At home, I took off the cast. I had a pretty pronounced limp but I had no trouble getting around. On Saturday, I took a shower without having to sit down for the first time in six weeks. Glorious! I put the cast back on and took a single crutch with me out to run a few errands, including groceries. I had no trouble walking around with only the cast. On Monday, I wore the cast to work, but took a crutch with me just in case. No problem. Tuesday, I left the crutch at home. Friday, I awoke to find that it had snowed, and there were patches of ice on the ground. I figured the air cast would be more dangerous than wearing a normal winter boot (no traction), so I went to work in normal boots with no cast. It was great wearing normal shoes around the Broadcast Centre.
I’ve now been back to work just over a week.
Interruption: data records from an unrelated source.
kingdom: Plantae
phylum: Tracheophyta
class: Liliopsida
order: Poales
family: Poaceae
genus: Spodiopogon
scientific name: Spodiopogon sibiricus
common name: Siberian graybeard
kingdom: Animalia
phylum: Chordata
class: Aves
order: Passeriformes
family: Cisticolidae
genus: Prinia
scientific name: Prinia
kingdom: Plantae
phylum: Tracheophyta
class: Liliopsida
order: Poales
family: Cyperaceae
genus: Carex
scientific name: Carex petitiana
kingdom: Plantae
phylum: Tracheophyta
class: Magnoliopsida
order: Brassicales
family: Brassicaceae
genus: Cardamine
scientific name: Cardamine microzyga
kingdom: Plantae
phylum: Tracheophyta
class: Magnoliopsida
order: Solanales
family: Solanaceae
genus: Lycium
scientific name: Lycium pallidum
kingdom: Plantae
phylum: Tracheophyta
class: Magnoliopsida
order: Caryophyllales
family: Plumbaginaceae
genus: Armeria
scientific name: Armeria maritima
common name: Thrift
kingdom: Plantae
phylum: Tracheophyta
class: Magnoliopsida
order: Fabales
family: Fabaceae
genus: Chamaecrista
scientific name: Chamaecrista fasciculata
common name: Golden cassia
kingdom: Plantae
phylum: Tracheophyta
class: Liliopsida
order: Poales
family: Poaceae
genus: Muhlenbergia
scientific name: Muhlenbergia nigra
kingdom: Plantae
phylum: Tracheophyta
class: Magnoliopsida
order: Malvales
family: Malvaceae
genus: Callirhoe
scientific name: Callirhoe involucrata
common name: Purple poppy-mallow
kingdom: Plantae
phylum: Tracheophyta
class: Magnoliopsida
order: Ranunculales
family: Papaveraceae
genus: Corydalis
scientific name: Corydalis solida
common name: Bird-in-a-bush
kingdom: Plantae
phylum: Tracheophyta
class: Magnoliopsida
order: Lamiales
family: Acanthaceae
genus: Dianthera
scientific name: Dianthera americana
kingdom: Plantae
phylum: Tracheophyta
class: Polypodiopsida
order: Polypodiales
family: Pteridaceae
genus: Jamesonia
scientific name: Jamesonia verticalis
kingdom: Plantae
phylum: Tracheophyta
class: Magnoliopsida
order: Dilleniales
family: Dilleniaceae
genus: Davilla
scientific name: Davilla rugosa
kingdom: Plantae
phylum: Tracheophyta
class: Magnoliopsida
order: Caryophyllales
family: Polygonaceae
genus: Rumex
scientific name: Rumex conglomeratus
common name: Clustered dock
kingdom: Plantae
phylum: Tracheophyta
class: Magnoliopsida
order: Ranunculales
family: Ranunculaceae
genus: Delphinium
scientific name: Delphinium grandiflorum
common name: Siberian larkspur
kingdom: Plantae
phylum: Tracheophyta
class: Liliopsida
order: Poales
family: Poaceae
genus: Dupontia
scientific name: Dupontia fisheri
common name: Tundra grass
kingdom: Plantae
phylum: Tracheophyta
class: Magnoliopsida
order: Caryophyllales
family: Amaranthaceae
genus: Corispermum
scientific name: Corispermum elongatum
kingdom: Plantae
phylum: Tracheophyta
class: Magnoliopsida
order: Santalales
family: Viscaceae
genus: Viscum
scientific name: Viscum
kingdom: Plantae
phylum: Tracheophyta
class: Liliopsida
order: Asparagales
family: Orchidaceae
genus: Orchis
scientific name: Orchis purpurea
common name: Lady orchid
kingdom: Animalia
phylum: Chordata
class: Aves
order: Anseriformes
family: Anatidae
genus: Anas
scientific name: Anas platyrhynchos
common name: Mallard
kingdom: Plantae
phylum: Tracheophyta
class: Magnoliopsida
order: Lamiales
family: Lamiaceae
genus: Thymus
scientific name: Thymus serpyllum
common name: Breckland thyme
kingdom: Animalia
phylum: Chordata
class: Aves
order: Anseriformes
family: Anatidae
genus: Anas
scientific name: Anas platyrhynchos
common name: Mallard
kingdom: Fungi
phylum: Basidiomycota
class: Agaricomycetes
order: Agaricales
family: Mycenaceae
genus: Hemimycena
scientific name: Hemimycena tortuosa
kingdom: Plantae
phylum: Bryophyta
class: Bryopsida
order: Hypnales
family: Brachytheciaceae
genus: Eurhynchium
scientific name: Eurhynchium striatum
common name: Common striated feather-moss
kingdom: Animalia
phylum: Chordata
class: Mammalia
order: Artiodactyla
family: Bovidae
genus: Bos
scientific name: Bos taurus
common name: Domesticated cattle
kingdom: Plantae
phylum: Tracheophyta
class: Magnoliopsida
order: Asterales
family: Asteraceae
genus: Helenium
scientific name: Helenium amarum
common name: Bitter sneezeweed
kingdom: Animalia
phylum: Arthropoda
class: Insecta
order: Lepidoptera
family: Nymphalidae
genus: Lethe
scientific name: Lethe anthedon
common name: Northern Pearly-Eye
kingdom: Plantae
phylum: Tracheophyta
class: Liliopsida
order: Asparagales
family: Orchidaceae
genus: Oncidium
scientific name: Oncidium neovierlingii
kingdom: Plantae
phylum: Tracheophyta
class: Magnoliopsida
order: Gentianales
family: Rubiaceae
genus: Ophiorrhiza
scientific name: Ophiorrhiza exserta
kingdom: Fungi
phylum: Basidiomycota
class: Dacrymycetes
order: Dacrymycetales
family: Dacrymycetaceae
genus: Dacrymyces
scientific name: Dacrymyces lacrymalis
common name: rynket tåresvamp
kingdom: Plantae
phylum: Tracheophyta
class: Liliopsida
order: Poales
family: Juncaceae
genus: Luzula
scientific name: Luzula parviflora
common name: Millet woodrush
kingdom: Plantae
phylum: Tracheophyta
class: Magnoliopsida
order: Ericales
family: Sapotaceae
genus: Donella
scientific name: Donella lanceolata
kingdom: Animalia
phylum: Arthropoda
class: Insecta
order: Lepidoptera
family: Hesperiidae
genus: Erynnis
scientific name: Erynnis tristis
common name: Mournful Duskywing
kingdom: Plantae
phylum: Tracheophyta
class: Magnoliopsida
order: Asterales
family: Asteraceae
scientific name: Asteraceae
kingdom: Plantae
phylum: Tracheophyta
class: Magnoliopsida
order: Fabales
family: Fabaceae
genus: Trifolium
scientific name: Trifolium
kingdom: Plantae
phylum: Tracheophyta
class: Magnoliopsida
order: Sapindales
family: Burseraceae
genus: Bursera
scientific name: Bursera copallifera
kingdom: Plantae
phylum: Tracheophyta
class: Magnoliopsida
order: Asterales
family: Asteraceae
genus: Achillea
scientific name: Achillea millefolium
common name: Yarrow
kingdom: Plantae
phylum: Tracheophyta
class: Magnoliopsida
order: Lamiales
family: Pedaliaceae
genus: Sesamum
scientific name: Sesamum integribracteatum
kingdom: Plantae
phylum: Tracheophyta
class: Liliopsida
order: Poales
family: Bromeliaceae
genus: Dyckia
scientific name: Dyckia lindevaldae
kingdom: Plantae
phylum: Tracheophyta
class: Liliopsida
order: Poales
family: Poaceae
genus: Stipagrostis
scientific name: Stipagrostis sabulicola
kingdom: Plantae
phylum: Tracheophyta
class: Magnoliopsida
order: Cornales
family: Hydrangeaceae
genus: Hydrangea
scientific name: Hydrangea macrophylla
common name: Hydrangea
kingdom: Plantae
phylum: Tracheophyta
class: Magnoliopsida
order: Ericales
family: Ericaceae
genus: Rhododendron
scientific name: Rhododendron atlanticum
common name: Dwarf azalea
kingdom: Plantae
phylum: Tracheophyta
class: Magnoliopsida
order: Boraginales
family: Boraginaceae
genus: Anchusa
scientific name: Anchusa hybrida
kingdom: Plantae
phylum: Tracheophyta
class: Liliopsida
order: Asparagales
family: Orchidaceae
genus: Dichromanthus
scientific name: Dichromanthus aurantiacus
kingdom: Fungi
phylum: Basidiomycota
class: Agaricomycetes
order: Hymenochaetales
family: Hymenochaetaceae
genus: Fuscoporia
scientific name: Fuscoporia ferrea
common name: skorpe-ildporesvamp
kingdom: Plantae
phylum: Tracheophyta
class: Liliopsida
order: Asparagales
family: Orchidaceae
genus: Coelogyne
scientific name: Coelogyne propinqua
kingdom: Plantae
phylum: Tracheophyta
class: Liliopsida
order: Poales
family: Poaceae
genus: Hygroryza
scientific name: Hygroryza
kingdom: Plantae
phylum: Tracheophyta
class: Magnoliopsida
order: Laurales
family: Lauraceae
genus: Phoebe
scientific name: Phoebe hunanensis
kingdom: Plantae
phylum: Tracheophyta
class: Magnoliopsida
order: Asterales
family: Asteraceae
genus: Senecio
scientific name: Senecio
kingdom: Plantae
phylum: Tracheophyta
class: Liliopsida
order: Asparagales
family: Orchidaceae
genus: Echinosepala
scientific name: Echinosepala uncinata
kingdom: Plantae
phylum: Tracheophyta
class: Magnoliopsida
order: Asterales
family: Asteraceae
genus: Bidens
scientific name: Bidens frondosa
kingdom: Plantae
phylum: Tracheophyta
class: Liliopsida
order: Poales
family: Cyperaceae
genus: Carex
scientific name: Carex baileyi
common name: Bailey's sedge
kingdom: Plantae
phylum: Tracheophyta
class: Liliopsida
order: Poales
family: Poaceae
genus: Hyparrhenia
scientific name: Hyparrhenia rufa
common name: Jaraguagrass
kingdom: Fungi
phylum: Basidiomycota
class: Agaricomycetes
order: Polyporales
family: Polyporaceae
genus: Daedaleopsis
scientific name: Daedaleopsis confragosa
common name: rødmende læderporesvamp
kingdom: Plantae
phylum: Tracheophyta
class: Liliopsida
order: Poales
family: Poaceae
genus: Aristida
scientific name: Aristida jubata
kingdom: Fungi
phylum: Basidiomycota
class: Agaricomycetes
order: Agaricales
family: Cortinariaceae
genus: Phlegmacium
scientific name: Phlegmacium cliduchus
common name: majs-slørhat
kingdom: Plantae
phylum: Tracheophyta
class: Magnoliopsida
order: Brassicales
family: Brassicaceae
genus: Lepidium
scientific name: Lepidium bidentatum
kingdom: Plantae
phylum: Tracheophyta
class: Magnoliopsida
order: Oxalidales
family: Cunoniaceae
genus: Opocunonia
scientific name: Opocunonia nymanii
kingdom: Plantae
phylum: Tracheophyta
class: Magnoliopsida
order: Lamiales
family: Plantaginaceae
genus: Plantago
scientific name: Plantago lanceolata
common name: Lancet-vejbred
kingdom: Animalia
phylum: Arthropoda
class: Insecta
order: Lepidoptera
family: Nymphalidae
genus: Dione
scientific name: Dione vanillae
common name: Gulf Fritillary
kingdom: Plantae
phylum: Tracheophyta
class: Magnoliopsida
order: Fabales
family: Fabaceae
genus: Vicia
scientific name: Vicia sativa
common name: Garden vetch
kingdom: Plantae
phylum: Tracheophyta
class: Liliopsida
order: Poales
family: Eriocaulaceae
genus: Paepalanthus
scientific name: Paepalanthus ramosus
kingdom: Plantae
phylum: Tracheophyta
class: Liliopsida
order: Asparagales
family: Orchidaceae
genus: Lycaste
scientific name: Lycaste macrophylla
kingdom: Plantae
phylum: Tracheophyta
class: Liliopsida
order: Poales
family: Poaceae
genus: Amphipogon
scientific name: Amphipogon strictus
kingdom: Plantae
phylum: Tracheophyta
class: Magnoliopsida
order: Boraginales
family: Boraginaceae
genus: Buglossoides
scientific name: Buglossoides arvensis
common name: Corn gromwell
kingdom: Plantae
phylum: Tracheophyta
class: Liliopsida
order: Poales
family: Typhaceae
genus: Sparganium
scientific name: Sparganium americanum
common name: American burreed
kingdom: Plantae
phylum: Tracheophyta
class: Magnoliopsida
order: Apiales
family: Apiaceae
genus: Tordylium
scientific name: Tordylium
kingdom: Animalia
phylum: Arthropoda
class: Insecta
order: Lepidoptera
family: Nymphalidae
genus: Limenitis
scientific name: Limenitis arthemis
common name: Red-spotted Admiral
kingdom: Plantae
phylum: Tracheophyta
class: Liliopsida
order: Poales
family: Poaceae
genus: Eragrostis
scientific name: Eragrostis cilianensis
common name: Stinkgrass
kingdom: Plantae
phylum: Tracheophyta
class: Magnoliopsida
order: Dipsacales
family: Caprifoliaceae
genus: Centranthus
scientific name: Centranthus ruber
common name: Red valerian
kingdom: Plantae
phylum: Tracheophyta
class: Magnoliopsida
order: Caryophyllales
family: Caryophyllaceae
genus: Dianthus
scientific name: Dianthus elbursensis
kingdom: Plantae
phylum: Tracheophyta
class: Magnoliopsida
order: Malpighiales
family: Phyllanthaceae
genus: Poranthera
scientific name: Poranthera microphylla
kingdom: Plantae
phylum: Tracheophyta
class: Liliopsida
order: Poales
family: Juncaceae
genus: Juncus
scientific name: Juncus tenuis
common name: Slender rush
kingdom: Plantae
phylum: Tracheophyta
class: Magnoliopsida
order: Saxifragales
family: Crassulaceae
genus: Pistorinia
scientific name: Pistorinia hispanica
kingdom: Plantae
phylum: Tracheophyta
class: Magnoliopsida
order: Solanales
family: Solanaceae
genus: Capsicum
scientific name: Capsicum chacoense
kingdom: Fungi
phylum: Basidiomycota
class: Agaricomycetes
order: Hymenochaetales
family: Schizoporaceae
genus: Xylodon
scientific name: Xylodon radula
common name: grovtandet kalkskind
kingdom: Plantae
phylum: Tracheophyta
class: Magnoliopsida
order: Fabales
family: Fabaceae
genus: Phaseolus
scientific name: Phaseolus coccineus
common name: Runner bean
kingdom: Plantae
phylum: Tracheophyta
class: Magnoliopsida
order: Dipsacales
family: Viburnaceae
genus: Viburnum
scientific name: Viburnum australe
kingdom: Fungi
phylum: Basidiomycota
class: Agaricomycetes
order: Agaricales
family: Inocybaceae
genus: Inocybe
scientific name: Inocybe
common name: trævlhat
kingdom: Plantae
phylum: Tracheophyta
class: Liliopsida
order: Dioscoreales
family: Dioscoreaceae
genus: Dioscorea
Now that I’m putting weight on my foot, it throbs a bit just about all the time. As I mentioned earlier, it’s still slightly swollen. The bruises are gone, but the blisters have yet to fully heal. I have a fairly pronounced limp, especially after walking for a while. I’ve started physio, but haven’t gone enough to see any real impact.
The journey’s not over yet. Right now I feel like I’ll have a permanent limp and I wonder if I’ll ever be able to run again. Of course I’ll be able to, I tell myself; it just doesn’t feel like it right now. But I’m upright, and walking on two feet, and that’s good enough for now.
I remind myself that we’re just talking about a broken ankle here. To get a sense of perspective, take a look at Jackie Chan’s blooper reel. He’s broken his ankle at least twice and let’s not even get started on his many other crazy injuries.
And then there’s Evel Knievel. According to the Guinness Book of World Records, Evel Knievel suffered 433 bone fractures performing 75 motorcycles jumps. He says he only broke 35 bones, but still. He spent a total of 34 months recovering in hospitals.
What’s a mere broken ankle compared to all that?